Le lendemain, il se trouva qu’Arthur Wilkinson continuait à préférer la lecture à la société de madame Price, et, en conséquence, on vit de nouveau cette dame au bras du capitaine Mac Gramm. Cette circonstance causa une grande émotion, mêlée de consternation, parmi la société du bord, et dans la soirée il y eut à ce sujet une légère querelle entre les deux amies.

— Ainsi donc, Mina, vous allez recommencer avec ce vilain homme ? dit madame Cox.

— Pas du tout ; mais je ne veux pas être laissée absolument seule.

— À votre place, je ne voudrais pas m’occuper d’un homme marié qui se cache d’avoir une femme, comme il le fait.

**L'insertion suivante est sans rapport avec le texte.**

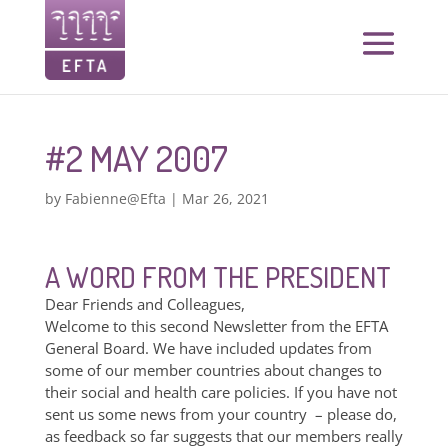
#2 MAY 2007
by
Fabienne@Efta
|
Mar 26, 2021
A WORD FROM THE PRESIDENT
Dear Friends and Colleagues,
Welcome to this second Newsletter from the EFTA
General Board. We have included updates from
some of our member countries about changes to
their social and health care policies. If you have not
sent us some news from your country – please do,
as feedback so far suggests that our members really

— Je ne me soucie ni de lui ni de sa femme, mais je ne veux pas me faire remarquer en me brouillant avec qui que ce soit.

— Je suis sûre que Wilkinson sera vexé, dit madame Cox.

— Wilkinson est un cornichon, dit madame Price, Et, si je ne me trompe, je connais quelqu’un qui en est un autre.

— Qui voulez-vous dire, madame Price ?

— Je veux dire monsieur Bertram, madame Cox.

— Ah ! vous trouvez que c’est un cornichon ? sans doute, parce qu’il s’occupe de moi, au lieu de me planter là, comme d’autres ont planté là certaines gens de ma connaissance. Je comprends, ma chère.

— Vous comprenez très-bien, je n’en doute pas, dit madame Price. J’ai toujours ouï dire que vous compreniez beaucoup de choses.

— Il me paraît que vous ne comprenez rien, — sans quoi vous ne seriez pas continuellement à vous pavaner avec le capitaine Mac Gramm. Là-dessus ces dames se séparèrent, — sans effusion de sang.

Le dîner ne se passa pas très-agréablement. Madame Price accepta les soins habituels de M. Wilkinson d’un air imposant ; elle le remerciait de lui verser à boire ou de lui offrir un plat de façon à montrer clairement qu’ils ne s’entendaient plus aussi bien que par le passé. Entre George et sa chère Annie les choses marchaient un peu mieux ; pourtant ils ne semblaient pas tout à fait à leur aise. Madame Cox avait dit, avant le lunch, qu’elle ne connaissait pas assez M. Bertram pour lui avouer son amour ; mais, avec de la bonne volonté, on aurait pu considérer les heures qui s’étaient écoulées entre le lunch et le dîner comme une prolongation suffisante de leur connaissance. George cependant n’avait pas réitéré sa question, et n’était même pas resté seul un instant avec elle pendant toute l’après-midi.

Ce même soir, Wilkinson crut devoir mettre son ami en garde. Il lui représenta qu’il allait peut-être un peu trop loin avec madame Cox, et qu’il pourrait lui arriver de dire, sans y penser, quelque chose qu’il n’aimerait ni à ratifier ni à rétracter. Il était évident que Wilkinson n’imaginait pas que Bertram pût songer à épouser la veuve.

— Et pourquoi ne l’épouserais-je pas ? dit George.

— Elle ne vous conviendrait pas, et ne vous rendrait pas heureux.

— Quelle raison ai-je de supposer qu’une autre femme me conviendrait mieux ? Et quel espoir puis-je avoir qu’une femme puisse me rendre heureux ? Y a-t-il un choix à faire ? Elle est jolie et intelligente, douce et gracieuse. Où trouverai-je un plus aimable passe-temps ? Vous oubliez, Arthur, que j’ai eu mes rêves éveillés tout comme un autre, et que j’en ai été tiré par une secousse un peu rude. Ce plaisir vous attend.

Et puis ils allèrent se coucher.




  1. Nom que les Anglo-Indiens donnent au repas que les Anglais nomment lunch.